What's the difference between a liberation movement and a terrorist organisation?
This question was brought sharply into focus recently when US President George Bush signed a Bill to remove Nelson Mandela and other members of the African National Congress from the US's terrorist watch list. While the ANC was removed from the US Department of State's list of foreign terrorist organisations some years ago, Mandela and other members remained on the terrorist watch list because of their connections with the ANC.
Most people today would find it extraordinary that Mandela could have ever been branded a terrorist. But it stands as a cautionary tale in examining how Australia's anti-terrorism laws are applied to liberation struggles.
The US declared the ANC a terrorist group during South Africa's Apartheid era. In the context of the Cold War, some saw it as a communist organisation that was a threat to pro-West South Africa. Other factors leading to its listing as a terrorist organisation were the ANC's military wing and the US's relationship with the Apartheid South African government at the time.
Yet when agreement on the bill was announced, the US representative introducing it stated: "The Senate and the House have now both affirmed that America's place is on the side of those who fought against Apartheid, and there should be no discrimination in our legal code based on their ANC association alone". With the benefit of hindsight, what was then a terrorist organisation is now readily seen as a liberation movement.
In Australia there are currently 19 organisations officially listed as terrorist organisations. This includes a section of Hamas, the officially elected Palestinian government, and the Kurdistan Workers Party (PKK), which many Kurds, with their history of systematic oppression, regard as their party. There are also other organisations that Australian law classes as terrorist organisations due to a very broad definition of terrorism.
While the people affected by these laws in Australia do not have the profile of Mandela, the impact of branding an organisation as "terrorist" is deeply felt and has many practical consequences.
On one level it becomes a criminal offence to be a member of the organisation, to give it money, to receive money from it, to provide it with training of any sort and, for listed organisations, to associate with its members.
The funding offences may be committed directly or indirectly. This can create a minefield for people sending money to family members overseas or giving to overseas charities. When the tsunami hit Sri Lanka in 2006, the Australian Tamil community raised significant funds for relief efforts. But the north-east region of Sri Lanka is largely administered by the Liberation Tigers of Tamil Eelam, which falls within the broad definition of a terrorist organisation under Australian law. The LTTE also played a significant role in the provision and distribution of post-tsunami aid. This meant that many community members and organisations who wanted to contribute to the relief efforts risked falling foul of our sweeping anti-terrorism laws.

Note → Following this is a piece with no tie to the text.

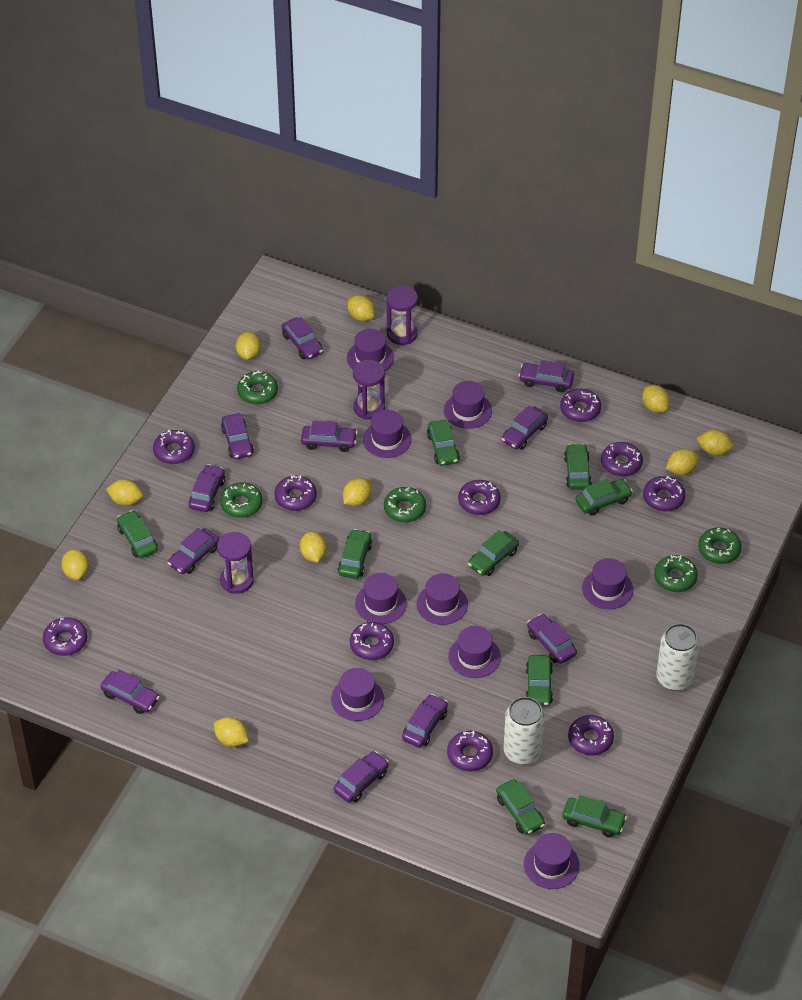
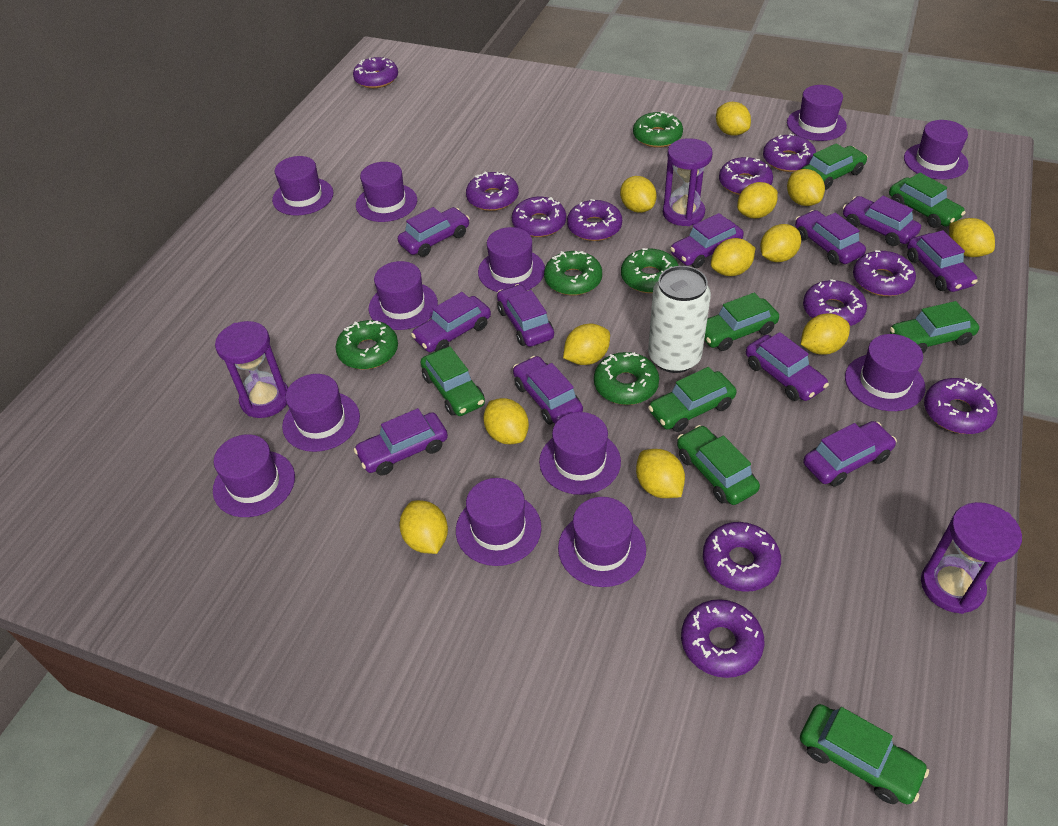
green car: [117,510,158,558] [338,529,372,579] [427,420,460,466] [468,530,519,576] [496,779,545,835] [525,655,553,706] [562,795,627,838] [564,444,592,490] [575,479,633,516] = 9 -> [421,346,485,416] [648,367,737,432] [677,425,760,505] [704,293,779,351] [800,704,929,804] [802,143,868,190] [889,173,966,228] [890,301,979,353] = 8
purple donut: [43,618,87,656] [153,430,195,464] [274,475,317,511] [350,622,394,660] [447,731,493,771] [458,480,501,515] [560,389,601,422] [568,715,614,755] [601,442,643,477] [643,476,686,512] = 10 -> [353,57,398,88] [466,172,519,211] [512,197,566,237] [567,199,622,241] [681,599,764,678] [703,522,781,592] [719,157,773,195] [763,134,816,172] [803,279,867,326] [853,250,916,296] [924,378,998,434] = 11
purple hat: [331,668,384,721] [347,329,394,371] [355,573,407,624] [363,410,412,458] [417,573,468,625] [444,381,492,429] [448,626,501,678] [524,833,580,889] [582,558,633,609] = 9 -> [213,434,295,517] [272,156,333,215] [282,374,360,452] [356,162,417,222] [369,261,438,330] [456,478,541,566] [478,227,545,292] [539,412,621,495] [558,497,646,587] [787,85,847,141] [845,334,925,411] [904,120,969,179] = 12
white can: [504,697,545,765] [656,624,700,691] = 2 -> [648,266,711,373] = 1
yellow lemon: [61,549,89,580] [106,479,143,506] [214,717,249,747] [235,332,261,360] [300,531,327,563] [343,478,372,506] [347,295,375,321] [642,385,670,413] [666,449,700,475] [696,429,734,456] = 10 -> [400,500,448,554] [483,398,529,444] [563,324,610,365] [620,176,657,213] [636,449,685,498] [711,238,755,276] [716,102,751,136] [737,182,778,219] [760,224,801,262] [787,169,825,206] [801,314,850,355] [949,218,995,257] = 12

Concerns about these sorts of risks prevail in many Australian communities that maintain an attachment to overseas regions where groups labelled terrorist organisations operate.
Communities linked with listed organisations also face increased attention from the authorities. After the listing of the PKK as a terrorist organisation in late 2005, Kurdish protesters outside the Turkish embassy in Melbourne were told by police that it was illegal for them to carry placards showing jailed PKK leader Abdullah Ocalan. In fact it was not illegal, but this kind of misinterpretation of the laws is not uncommon. And a consequence of this increased official scrutiny is a chilling effect on protest and other forms of political expression.
The listing of an organisation as a terrorist organisation also has a symbolic effect. Even if people do not find themselves facing criminal charges or police attention, there is the sense that the cause of that organisation has been criminalised. The sense of injustice this creates is all the more heightened where the organisation's cause is self-determination; particularly given that the right to self-determination is recognised under international law.
There is also a sense that any connections and aspirations shared with that organisation — regardless of how legitimate — have been criminalised. Imagine if the ANC were still fighting Apartheid today and were listed as a terrorist organisation. It would be difficult not to see the listing as a show of support for Apartheid.
The Parliamentary Joint Committee on Intelligence and Security recently released its report on the decision to keep the PKK on Australia's list of terrorist organisations last month. It did not recommend taking the PKK off the list. The re-listing of the PKK, and the way that the term "terrorist organisation" is used in Australian law, reflects a failure on the part of our politicians. It is a failure to recognise that communities may support the broad aims of an organisation without supporting that group's engagement in violent acts.
It is also a failure to recognise what history has taught us: that longstanding and systematic oppression perpetrated by state actors often gives rise to social movements that employ violent tactics. Labelling those movements "terrorist organisations" is not the solution. The solution lies in the end of that oppression, not in criminalising the people who oppose it.
[Marika Dias is a Community Legal Centre Lawyer and convenor of the Anti-Terrorism Laws Working Group.]